Different research approaches can be used to investigate how to improve the conceptual structural design phase. This study only investigates how new computational tools can enhance the conceptual design phase. Project management, social aspects, and culture are not considered in this work.

Many different computational methods have been used for conceptual structural design. Some promising methods are discussed in Chapter \ref{ch:Computational methods}, and a selection of these methods are used in the present work.

\subsection{Outline}
\textbf{Part I} gives an introduction to the research area and reviews the literature in this field. This part is similar to, but an extension of, the introductory sections in the appended papers. \textbf{Chapter \ref{ch:Introduction}} provides an introduction to the research area, and explains the motivation and importance of this work. \textbf{Chapter \ref{ch:Human-computer interaction}} introduces the concept of human--computer interaction and describes state-of-the-art technologies such as new input devices. \textbf{Chapter \ref{ch:Computational methods}} presents computational methods that can be applied to conceptual design.

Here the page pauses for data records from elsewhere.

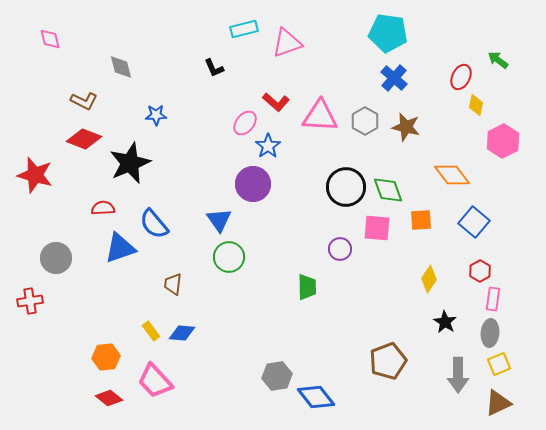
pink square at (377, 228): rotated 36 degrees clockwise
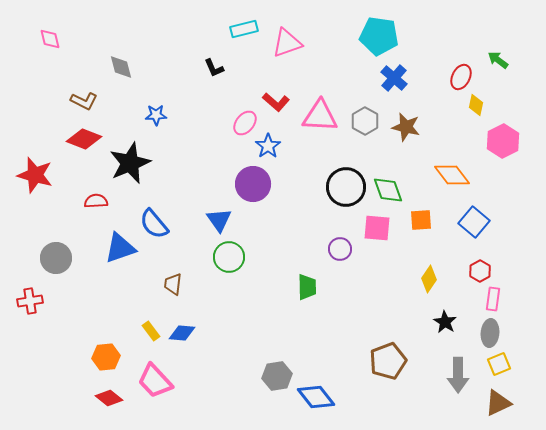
cyan pentagon at (388, 33): moved 9 px left, 3 px down
red semicircle at (103, 208): moved 7 px left, 7 px up
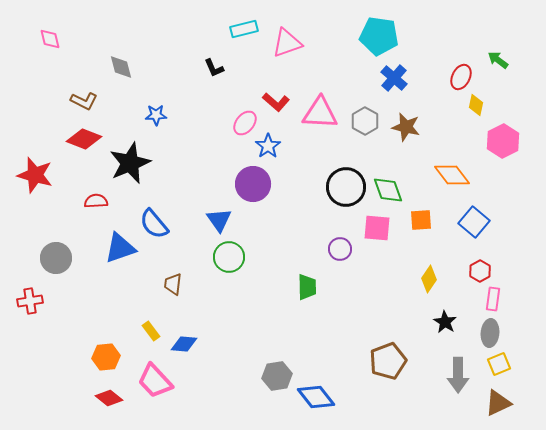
pink triangle at (320, 116): moved 3 px up
blue diamond at (182, 333): moved 2 px right, 11 px down
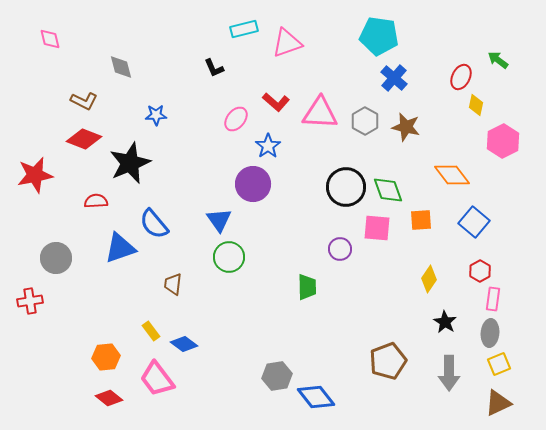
pink ellipse at (245, 123): moved 9 px left, 4 px up
red star at (35, 175): rotated 27 degrees counterclockwise
blue diamond at (184, 344): rotated 32 degrees clockwise
gray arrow at (458, 375): moved 9 px left, 2 px up
pink trapezoid at (155, 381): moved 2 px right, 2 px up; rotated 6 degrees clockwise
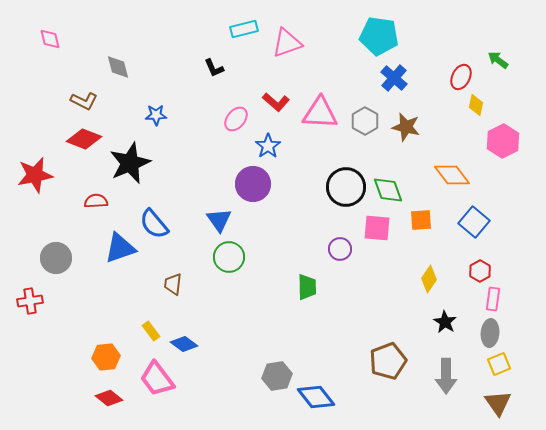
gray diamond at (121, 67): moved 3 px left
gray arrow at (449, 373): moved 3 px left, 3 px down
brown triangle at (498, 403): rotated 40 degrees counterclockwise
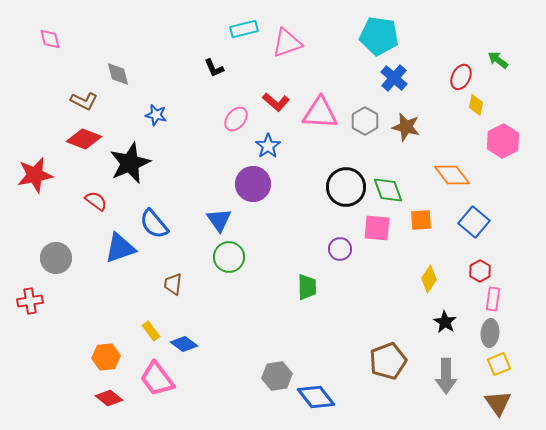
gray diamond at (118, 67): moved 7 px down
blue star at (156, 115): rotated 15 degrees clockwise
red semicircle at (96, 201): rotated 40 degrees clockwise
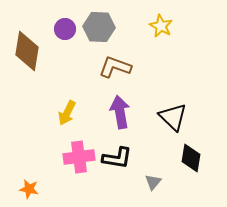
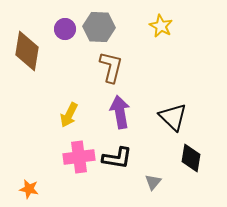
brown L-shape: moved 4 px left; rotated 84 degrees clockwise
yellow arrow: moved 2 px right, 2 px down
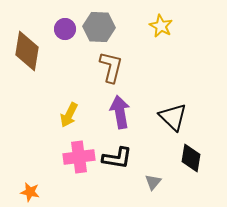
orange star: moved 1 px right, 3 px down
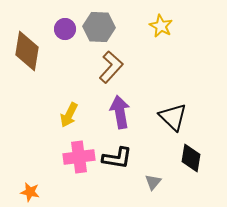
brown L-shape: rotated 28 degrees clockwise
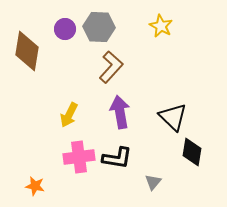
black diamond: moved 1 px right, 6 px up
orange star: moved 5 px right, 6 px up
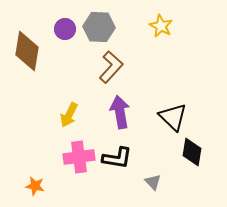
gray triangle: rotated 24 degrees counterclockwise
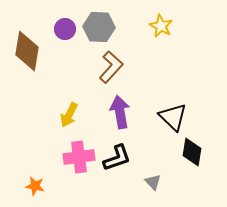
black L-shape: rotated 28 degrees counterclockwise
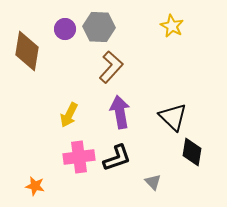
yellow star: moved 11 px right
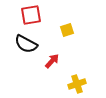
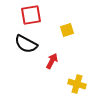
red arrow: rotated 14 degrees counterclockwise
yellow cross: rotated 36 degrees clockwise
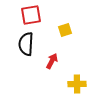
yellow square: moved 2 px left
black semicircle: rotated 65 degrees clockwise
yellow cross: rotated 18 degrees counterclockwise
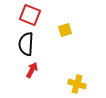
red square: moved 1 px left; rotated 30 degrees clockwise
red arrow: moved 20 px left, 9 px down
yellow cross: rotated 18 degrees clockwise
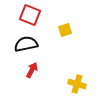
black semicircle: rotated 75 degrees clockwise
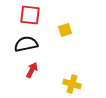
red square: rotated 15 degrees counterclockwise
yellow cross: moved 5 px left
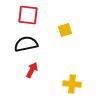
red square: moved 2 px left
yellow cross: rotated 12 degrees counterclockwise
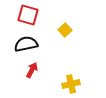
red square: rotated 10 degrees clockwise
yellow square: rotated 24 degrees counterclockwise
yellow cross: moved 1 px left; rotated 18 degrees counterclockwise
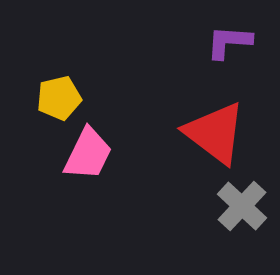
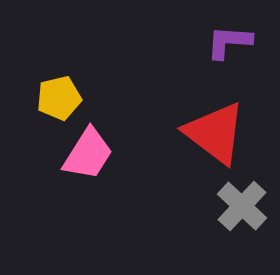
pink trapezoid: rotated 6 degrees clockwise
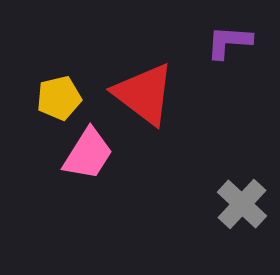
red triangle: moved 71 px left, 39 px up
gray cross: moved 2 px up
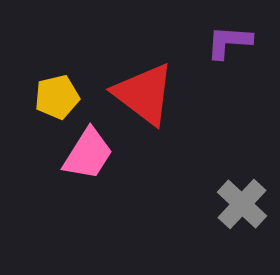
yellow pentagon: moved 2 px left, 1 px up
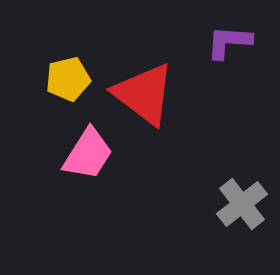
yellow pentagon: moved 11 px right, 18 px up
gray cross: rotated 9 degrees clockwise
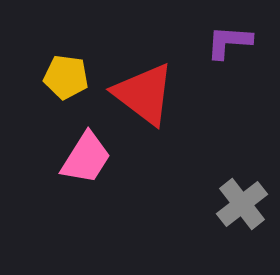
yellow pentagon: moved 2 px left, 2 px up; rotated 21 degrees clockwise
pink trapezoid: moved 2 px left, 4 px down
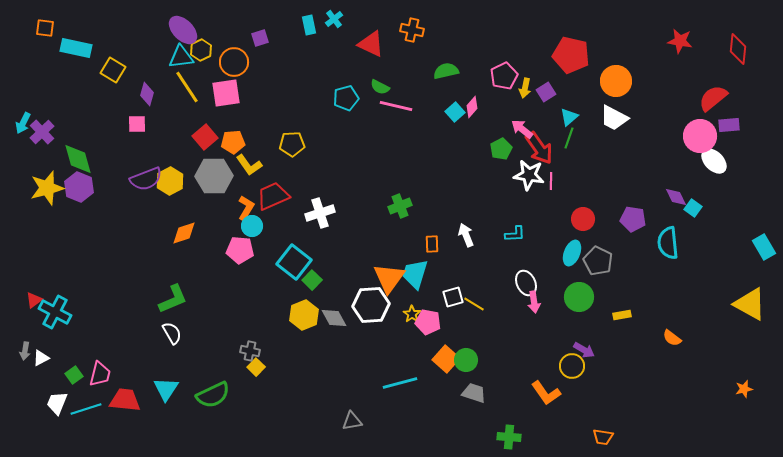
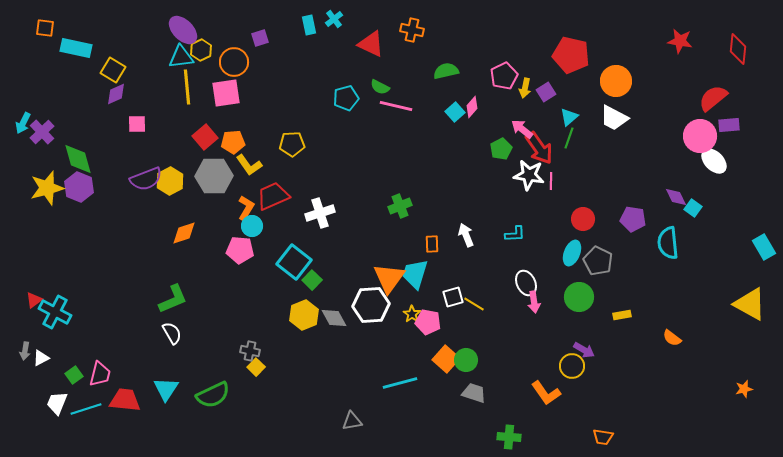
yellow line at (187, 87): rotated 28 degrees clockwise
purple diamond at (147, 94): moved 31 px left; rotated 50 degrees clockwise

Different optimization methods, particularly genetic algorithms, are discussed, as these methods will be used in future work. \textbf{Chapter \ref{ch:Literature review}} reviews existing conceptual structural design tools. In \textbf{Chapter \ref{ch:Integrating structural feedback}}, the requirements for integrating structural feedback in the conceptual design are presented, and the present work is summarized. The publications that have resulted from this work are listed in \textbf{Chapter \ref{ch:Summary of appended papers}}, and \textbf{Chapter \ref{ch:Results discussion}} summarizes the intellectual contributions of this study. \textbf{Part II}  contains the appended publications.